Published almost exclusively in the multilingual Johannesburg newspaper Umteteli wa Bantu during the 1920s, Nontsizi Mgqwetho's poetry is enmeshed with the racial and industrial politics of her time and place. Despite its denunciations of the colonial state and vehement calls for black unity and activism, her work is complicated by its publication in a newspaper sponsored by the Chamber of Mines. Coercive tactics of labour procurement, enacted at a legislative level, were reinforced through emerging discourses that shifted responsibility for the safety and wellbeing of African laborers to laborers themselves. This article investigates Mgqwetho’s forceful political poetry and its intersection with both the racist labor policies of her times and the discursive power of Umteteli Wa Bantu.
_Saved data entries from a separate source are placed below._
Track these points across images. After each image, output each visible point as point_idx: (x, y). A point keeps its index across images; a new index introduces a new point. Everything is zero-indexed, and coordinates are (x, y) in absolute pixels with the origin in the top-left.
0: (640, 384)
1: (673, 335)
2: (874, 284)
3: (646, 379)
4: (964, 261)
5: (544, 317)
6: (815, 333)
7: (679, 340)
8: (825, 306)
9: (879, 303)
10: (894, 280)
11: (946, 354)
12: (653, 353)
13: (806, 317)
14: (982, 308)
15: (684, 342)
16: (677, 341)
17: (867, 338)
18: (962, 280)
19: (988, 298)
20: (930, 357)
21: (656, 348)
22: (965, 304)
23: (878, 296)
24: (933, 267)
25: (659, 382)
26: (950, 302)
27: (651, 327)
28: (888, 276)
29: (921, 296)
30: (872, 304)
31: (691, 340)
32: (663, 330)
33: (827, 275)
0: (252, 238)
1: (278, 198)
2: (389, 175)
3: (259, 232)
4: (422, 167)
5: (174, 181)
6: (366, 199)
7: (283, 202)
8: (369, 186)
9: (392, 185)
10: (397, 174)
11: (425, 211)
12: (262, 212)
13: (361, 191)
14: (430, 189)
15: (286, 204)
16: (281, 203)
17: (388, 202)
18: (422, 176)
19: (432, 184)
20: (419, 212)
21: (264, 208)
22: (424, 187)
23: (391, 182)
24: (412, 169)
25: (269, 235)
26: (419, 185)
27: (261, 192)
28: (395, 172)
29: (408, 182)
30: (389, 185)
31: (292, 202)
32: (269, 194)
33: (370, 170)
It argues that in linking her religious and political convictions with the social anxieties of her times, Mgqwetho’s work offered the ford through the era’s turbulent political waters that she and her contemporaries called for.

Dr McGiffin is a Research Fellow at the Merian Institute for Advanced Studies in Africa at the University of Ghana and a Lecturer at the University of British Columbia. Her research in the environmental humanities spans postcolonial ecocriticism, extractivism, and arts-based activism in West Africa, South Africa, and British Columbia. She has held fellowships at York University and at the Institute for Advanced Studies in the Humanities at the University of Edinburgh. Later this year she will begin a British Academy Postdoctoral Fellowship at University College London.